Looking at the Corona with WISPR on Parker Solar Probe
Released on April 16, 2018
The Wide-Field Imager for Solar Probe, or WISPR, is aboard NASA’s Parker Solar Probe to take images of the solar corona (the Sun’s atmosphere) and inner heliosphere. WISPR’s telescopes will provide white-light images of the solar wind, shocks, solar ejecta and other structures as they approach and pass the spacecraft. Parker Solar Probe is scheduled for launch in July 2018. It will be the first spacecraft ever to fly through the solar corona to investigate the evolution of the solar wind and heating of the solar corona. WISPR does not look directly at the Sun. Its very wide field-of-view extends from 13° away from the center of the Sun to 108° from the Sun.
This animation shows Parker Solar Probe flying through the solar corona and coronal mass ejections. The fields-of-view of the WISPR telescopes can be seen as the transparent pyramids pointing out the side of the spacecraft.
This is an animation showing an orbit of Parker Solar Probe in relation to data from NASA’s STEREO mission with the Sun shown to scale in the center of the image. The orbit and data time scales are also the same. STEREO is the same distance away from the Sun as the Earth at 214 solar radii or 93 million miles from the Sun. At closest approach, Parker Solar Probe will fly to 11 solar radii, which is about 4 million miles from the Sun. The fields-of-view of the Wide-field Imager for Solar Probe (WISPR) telescopes can be seen as the transparent pyramids pointing ahead along the orbit. WISpr iis pointed slight away from the Sun to image the corona.
This animation shows the fields-of-view (FOVs) of the two WISPR telescopes superimposed on data from the SECCHI instrument suite on NASA’s STEREO spacecraft. In this date, the Sun is in the center of the two circular coronagraph images. The image on the right is from SECCHI’s inner heliospheric imager. The movie shows how as Parker Solar Probe get closer to the Sun on each orbit, the size of the fields-of-view change. The FOV are scaled properly with respect to the size of the Sun, and the time scales of this change and the SECCHI images are the same.
This video shows simulated WISPR observations of small flux ropes moving through a background corona and solar wind. It is based on 3-D density models of flux ropes - magnetic loops that lie in the heart of solar eruptions called coronal mass ejections. The video simulates what Parker Solar Probe will see for about six hours as the spacecraft is passing about 11 solar radii, or 4 million miles, from the Sun’s surface -- the closest approach the spacecraft will make during the mission.
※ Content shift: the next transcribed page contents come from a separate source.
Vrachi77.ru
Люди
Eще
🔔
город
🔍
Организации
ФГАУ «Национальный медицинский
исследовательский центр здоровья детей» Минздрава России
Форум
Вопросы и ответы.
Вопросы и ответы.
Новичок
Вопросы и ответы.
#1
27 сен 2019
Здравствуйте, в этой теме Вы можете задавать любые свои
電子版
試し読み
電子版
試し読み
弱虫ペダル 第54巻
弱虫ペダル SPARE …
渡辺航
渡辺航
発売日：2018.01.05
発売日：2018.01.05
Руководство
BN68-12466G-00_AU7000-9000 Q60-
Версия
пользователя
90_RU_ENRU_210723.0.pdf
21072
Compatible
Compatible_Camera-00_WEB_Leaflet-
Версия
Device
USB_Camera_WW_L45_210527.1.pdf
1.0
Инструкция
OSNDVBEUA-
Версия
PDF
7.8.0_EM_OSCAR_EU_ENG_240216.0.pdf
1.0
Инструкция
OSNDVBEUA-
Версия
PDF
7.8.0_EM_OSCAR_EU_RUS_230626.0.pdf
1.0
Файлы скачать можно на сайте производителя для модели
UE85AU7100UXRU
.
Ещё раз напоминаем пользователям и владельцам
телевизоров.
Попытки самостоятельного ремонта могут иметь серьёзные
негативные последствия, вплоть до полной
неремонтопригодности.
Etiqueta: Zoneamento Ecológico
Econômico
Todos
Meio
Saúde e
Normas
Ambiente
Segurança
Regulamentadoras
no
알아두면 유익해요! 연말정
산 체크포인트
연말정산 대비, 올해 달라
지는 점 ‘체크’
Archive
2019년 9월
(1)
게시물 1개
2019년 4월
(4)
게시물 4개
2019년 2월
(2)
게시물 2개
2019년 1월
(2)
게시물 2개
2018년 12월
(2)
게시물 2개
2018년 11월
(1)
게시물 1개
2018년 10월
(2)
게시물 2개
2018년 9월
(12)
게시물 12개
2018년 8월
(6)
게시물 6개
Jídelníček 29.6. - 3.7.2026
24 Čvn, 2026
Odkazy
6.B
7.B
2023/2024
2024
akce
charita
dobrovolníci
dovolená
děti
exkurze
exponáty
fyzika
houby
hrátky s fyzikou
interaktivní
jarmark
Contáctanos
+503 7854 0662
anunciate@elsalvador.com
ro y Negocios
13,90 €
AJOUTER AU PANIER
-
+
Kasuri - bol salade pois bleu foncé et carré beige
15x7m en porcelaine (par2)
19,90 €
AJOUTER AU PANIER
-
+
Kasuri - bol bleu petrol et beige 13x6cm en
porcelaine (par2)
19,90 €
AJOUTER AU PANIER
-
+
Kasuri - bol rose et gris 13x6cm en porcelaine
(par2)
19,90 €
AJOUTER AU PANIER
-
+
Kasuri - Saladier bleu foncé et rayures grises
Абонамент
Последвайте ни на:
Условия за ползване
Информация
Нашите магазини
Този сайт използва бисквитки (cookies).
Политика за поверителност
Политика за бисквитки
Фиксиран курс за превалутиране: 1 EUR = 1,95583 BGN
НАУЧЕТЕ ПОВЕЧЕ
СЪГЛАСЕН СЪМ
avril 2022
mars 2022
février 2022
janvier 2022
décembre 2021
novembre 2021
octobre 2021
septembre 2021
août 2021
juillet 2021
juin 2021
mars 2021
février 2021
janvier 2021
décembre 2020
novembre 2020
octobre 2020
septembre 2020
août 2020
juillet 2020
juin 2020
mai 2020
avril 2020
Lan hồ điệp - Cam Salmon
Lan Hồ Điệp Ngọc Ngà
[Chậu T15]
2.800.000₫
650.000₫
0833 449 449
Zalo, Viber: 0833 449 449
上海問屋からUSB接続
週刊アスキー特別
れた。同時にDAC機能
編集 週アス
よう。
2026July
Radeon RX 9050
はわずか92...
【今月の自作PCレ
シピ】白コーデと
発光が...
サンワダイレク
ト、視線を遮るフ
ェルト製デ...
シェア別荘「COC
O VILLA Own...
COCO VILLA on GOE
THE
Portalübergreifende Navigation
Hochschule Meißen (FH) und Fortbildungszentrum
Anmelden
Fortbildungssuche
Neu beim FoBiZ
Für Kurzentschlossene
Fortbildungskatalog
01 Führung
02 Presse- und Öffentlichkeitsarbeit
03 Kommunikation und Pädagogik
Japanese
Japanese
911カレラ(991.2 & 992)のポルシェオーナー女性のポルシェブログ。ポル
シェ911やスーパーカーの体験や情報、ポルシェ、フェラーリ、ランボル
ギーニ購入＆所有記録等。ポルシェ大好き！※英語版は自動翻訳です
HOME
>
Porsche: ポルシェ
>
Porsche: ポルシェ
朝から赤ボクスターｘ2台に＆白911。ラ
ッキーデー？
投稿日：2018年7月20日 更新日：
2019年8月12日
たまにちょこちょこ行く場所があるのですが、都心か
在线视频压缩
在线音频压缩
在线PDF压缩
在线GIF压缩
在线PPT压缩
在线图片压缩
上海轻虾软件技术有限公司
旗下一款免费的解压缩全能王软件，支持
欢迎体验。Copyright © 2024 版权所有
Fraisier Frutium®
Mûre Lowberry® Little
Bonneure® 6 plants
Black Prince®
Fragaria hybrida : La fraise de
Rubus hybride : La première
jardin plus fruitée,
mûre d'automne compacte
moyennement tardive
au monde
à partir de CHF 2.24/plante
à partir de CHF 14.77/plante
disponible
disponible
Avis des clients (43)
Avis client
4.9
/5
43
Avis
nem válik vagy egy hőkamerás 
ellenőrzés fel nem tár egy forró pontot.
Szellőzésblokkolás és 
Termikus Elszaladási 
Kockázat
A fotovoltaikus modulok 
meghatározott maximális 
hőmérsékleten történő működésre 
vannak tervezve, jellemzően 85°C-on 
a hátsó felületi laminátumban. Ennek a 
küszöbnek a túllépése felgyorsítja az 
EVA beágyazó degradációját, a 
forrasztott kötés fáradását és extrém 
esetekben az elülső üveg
The Sun is to the left of the image and the white curves moving in the video show flux ropes being carried out by the solar wind. Scientists will map the movement of flux ropes to determine their origin and measure the speed of the solar wind.
This video shows six days of simulated observations from WISPR on its second orbit as the spacecraft approaches and flies through a highly structured coronal streamer emanating from the Sun. The video starts as the spacecrafts is about 50 solar radii from the Sun; at the end, the spacecraft is about 35 solar radii from the Sun flying through the streamer. Density streamers form at the top of large magnetic structure in the corona that often overlie sunspots and active regions. They are the corona rays that become visible during total solar eclipses.